Copy out the lines of the records below, and only those lines, from the one with "Annotation task. Summarize" through the one with "Task: What data", exactly as they appear.

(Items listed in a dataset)
· · · · ·
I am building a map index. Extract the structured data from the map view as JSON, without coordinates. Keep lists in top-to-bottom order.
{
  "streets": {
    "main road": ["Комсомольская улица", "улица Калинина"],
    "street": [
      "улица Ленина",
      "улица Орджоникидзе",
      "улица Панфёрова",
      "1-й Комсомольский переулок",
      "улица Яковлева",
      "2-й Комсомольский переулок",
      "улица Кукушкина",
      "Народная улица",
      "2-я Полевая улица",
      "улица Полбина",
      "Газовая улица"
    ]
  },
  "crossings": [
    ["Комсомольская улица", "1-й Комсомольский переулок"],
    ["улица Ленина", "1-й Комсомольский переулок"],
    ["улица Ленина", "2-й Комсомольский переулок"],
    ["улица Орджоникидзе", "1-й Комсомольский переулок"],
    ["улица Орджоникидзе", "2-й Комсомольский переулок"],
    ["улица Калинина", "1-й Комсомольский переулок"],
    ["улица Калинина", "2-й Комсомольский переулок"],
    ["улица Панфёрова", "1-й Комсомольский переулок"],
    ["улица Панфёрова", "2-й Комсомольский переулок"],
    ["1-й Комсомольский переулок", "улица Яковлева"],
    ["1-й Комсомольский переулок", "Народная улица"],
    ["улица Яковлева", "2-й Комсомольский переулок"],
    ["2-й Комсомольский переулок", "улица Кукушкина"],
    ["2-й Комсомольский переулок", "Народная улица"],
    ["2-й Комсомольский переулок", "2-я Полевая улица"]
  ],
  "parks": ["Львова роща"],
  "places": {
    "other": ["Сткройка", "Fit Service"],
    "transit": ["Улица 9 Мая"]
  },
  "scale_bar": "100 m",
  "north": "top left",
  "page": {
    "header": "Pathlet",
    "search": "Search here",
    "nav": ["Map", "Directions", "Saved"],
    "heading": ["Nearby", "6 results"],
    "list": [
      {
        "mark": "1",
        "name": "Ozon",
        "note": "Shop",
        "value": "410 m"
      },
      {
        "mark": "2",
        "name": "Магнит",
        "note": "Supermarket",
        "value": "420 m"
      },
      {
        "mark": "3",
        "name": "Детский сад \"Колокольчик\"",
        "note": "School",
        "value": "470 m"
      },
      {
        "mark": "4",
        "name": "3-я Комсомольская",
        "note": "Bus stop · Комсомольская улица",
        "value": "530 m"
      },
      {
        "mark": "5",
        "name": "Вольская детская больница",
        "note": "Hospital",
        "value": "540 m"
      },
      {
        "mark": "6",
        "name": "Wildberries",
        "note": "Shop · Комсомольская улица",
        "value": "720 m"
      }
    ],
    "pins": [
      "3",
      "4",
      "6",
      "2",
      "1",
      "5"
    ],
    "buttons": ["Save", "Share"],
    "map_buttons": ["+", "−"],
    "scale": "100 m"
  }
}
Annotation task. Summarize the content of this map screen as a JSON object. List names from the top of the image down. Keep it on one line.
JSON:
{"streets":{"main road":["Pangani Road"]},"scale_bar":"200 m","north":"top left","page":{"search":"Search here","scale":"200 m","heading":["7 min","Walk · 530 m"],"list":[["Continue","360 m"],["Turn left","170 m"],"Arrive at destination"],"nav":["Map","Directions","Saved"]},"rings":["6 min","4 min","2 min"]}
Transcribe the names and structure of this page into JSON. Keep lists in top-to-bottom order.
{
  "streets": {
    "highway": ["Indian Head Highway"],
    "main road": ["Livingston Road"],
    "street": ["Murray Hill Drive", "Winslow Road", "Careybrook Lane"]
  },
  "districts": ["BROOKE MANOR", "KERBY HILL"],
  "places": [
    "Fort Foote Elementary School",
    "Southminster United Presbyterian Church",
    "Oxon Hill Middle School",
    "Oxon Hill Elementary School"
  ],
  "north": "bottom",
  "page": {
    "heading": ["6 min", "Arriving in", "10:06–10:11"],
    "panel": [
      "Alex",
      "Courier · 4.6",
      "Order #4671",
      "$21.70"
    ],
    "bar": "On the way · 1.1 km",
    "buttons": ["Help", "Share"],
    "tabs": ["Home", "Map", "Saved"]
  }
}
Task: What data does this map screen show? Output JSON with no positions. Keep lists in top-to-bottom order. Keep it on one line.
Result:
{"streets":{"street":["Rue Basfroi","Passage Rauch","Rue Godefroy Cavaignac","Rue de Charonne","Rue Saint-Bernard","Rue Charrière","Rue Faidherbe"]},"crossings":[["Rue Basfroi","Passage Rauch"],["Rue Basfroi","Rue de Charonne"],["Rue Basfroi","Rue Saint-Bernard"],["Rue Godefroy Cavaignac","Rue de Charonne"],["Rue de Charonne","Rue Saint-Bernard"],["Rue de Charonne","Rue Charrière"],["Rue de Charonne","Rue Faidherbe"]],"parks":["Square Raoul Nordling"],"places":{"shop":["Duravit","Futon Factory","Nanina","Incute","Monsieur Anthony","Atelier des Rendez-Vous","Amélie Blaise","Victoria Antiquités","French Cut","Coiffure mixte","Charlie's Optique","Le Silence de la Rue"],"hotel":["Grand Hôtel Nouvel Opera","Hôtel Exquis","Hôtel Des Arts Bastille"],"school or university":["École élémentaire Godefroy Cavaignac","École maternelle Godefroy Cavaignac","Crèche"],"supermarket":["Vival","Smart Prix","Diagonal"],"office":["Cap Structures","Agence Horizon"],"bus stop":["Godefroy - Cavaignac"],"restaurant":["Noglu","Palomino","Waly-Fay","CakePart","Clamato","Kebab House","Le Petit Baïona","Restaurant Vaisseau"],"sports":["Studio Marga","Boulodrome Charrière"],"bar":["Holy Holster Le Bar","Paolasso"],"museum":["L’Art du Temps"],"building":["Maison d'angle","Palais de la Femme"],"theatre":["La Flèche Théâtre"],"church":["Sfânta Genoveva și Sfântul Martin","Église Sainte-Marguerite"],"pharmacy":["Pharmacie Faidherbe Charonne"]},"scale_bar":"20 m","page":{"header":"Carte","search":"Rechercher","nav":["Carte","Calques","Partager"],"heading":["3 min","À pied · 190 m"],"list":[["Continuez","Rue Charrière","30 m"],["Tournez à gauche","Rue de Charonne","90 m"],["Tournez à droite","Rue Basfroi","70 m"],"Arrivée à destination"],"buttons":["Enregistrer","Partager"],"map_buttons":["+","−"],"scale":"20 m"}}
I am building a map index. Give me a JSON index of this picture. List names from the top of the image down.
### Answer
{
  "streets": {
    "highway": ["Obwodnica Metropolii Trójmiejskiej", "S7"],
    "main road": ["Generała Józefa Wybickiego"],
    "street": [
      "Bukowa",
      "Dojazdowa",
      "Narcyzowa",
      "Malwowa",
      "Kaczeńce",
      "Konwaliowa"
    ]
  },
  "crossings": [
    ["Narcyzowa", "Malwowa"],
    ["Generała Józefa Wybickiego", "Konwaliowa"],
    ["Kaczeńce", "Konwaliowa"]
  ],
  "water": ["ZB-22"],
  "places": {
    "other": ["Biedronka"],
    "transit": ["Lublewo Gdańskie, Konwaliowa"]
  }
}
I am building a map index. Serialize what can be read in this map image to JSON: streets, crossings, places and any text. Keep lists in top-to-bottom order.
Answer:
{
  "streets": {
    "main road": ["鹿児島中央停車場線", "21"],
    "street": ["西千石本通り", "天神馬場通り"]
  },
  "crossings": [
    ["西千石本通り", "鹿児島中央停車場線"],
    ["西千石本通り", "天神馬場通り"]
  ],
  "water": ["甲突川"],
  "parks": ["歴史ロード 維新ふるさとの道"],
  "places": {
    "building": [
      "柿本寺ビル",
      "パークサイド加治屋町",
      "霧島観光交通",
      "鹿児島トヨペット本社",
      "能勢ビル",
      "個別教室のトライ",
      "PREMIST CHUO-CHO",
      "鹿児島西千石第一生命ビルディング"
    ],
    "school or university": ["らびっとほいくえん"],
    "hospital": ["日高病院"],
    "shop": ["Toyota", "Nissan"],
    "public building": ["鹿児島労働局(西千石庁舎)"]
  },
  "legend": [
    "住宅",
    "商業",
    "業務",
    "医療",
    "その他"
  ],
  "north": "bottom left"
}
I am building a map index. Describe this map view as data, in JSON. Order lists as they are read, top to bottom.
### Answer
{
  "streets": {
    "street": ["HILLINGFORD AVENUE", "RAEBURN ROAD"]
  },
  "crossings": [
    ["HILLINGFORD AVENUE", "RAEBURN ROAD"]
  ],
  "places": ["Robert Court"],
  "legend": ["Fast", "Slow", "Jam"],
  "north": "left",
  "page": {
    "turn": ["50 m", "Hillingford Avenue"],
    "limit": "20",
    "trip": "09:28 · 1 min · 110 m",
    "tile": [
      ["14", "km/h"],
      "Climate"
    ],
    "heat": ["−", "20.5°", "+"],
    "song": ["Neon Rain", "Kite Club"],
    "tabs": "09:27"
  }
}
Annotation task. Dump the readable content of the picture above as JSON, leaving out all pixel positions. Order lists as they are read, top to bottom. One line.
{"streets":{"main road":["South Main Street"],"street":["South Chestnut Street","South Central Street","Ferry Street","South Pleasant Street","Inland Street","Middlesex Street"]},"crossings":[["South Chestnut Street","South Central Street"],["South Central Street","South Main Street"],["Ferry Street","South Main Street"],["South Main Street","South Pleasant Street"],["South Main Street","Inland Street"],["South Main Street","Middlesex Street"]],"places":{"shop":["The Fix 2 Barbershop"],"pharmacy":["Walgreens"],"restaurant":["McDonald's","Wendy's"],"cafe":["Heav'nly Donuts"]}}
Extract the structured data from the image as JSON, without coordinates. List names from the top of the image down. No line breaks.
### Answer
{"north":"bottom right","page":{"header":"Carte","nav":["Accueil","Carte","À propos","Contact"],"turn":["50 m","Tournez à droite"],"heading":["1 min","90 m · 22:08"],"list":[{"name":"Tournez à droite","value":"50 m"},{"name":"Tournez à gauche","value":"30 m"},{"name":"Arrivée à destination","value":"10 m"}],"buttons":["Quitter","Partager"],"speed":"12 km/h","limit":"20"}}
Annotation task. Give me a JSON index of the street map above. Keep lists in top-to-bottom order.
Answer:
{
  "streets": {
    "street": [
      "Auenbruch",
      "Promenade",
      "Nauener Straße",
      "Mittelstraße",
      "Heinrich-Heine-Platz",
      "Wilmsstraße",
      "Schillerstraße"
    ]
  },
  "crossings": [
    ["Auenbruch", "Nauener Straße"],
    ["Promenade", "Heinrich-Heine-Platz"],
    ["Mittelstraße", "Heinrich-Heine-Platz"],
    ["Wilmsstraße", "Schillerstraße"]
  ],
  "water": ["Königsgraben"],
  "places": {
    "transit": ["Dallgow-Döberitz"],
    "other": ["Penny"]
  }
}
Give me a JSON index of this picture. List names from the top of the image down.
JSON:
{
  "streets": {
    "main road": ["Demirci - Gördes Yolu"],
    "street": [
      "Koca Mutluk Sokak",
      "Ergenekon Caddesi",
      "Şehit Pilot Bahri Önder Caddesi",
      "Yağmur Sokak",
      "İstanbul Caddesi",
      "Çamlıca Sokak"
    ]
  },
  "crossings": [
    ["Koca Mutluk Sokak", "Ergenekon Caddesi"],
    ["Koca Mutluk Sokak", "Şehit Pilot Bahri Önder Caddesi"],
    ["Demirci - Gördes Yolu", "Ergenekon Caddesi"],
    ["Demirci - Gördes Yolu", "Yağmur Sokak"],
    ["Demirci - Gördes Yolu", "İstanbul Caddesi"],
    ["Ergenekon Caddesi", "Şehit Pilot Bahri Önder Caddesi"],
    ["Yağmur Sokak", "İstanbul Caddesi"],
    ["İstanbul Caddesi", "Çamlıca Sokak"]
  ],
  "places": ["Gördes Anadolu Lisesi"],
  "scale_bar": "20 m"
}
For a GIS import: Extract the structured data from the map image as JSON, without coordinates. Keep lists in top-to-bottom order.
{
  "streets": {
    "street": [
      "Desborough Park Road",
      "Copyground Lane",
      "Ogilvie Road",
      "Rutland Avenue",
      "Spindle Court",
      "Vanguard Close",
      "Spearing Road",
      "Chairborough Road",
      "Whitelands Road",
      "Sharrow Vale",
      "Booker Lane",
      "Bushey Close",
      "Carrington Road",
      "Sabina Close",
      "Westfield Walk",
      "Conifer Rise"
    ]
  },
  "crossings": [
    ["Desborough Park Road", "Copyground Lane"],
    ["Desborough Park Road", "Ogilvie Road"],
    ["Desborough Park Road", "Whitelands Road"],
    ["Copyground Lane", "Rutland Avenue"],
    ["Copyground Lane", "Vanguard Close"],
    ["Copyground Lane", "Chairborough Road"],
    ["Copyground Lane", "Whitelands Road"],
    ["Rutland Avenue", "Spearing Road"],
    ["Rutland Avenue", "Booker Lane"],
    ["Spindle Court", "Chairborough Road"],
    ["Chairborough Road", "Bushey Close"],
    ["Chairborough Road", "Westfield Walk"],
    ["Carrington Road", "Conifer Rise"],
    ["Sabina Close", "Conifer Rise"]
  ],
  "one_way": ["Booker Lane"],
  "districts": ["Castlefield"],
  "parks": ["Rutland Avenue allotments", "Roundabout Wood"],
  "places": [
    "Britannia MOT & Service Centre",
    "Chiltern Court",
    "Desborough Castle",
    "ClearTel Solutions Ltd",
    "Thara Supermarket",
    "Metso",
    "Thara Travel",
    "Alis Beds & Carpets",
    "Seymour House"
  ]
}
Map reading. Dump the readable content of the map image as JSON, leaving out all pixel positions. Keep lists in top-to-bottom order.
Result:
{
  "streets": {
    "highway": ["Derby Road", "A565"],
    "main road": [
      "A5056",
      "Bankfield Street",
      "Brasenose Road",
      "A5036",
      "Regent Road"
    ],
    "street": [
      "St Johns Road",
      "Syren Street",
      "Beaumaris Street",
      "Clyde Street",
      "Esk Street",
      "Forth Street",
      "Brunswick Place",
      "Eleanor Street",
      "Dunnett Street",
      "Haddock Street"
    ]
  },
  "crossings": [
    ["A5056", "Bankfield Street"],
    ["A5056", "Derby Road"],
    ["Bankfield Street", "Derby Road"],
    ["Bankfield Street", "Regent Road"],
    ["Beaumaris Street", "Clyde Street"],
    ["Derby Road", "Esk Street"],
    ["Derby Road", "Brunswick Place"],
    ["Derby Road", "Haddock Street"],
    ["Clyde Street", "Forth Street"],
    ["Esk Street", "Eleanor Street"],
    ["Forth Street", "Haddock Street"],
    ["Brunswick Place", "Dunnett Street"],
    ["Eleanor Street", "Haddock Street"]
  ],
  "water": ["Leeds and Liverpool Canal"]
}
· · · · ·
_Response to the exercise_
Annotation task. Summarize the content of this map screen as a JSON object. List names from the top of the image down. Keep it on one line.
JSON:
{"streets":{"main road":["Pangani Road"]},"scale_bar":"200 m","north":"top left","page":{"search":"Search here","scale":"200 m","heading":["7 min","Walk · 530 m"],"list":[["Continue","360 m"],["Turn left","170 m"],"Arrive at destination"],"nav":["Map","Directions","Saved"]},"rings":["6 min","4 min","2 min"]}
Transcribe the names and structure of this page into JSON. Keep lists in top-to-bottom order.
{
  "streets": {
    "highway": ["Indian Head Highway"],
    "main road": ["Livingston Road"],
    "street": ["Murray Hill Drive", "Winslow Road", "Careybrook Lane"]
  },
  "districts": ["BROOKE MANOR", "KERBY HILL"],
  "places": [
    "Fort Foote Elementary School",
    "Southminster United Presbyterian Church",
    "Oxon Hill Middle School",
    "Oxon Hill Elementary School"
  ],
  "north": "bottom",
  "page": {
    "heading": ["6 min", "Arriving in", "10:06–10:11"],
    "panel": [
      "Alex",
      "Courier · 4.6",
      "Order #4671",
      "$21.70"
    ],
    "bar": "On the way · 1.1 km",
    "buttons": ["Help", "Share"],
    "tabs": ["Home", "Map", "Saved"]
  }
}
Task: What data does this map screen show? Output JSON with no positions. Keep lists in top-to-bottom order. Keep it on one line.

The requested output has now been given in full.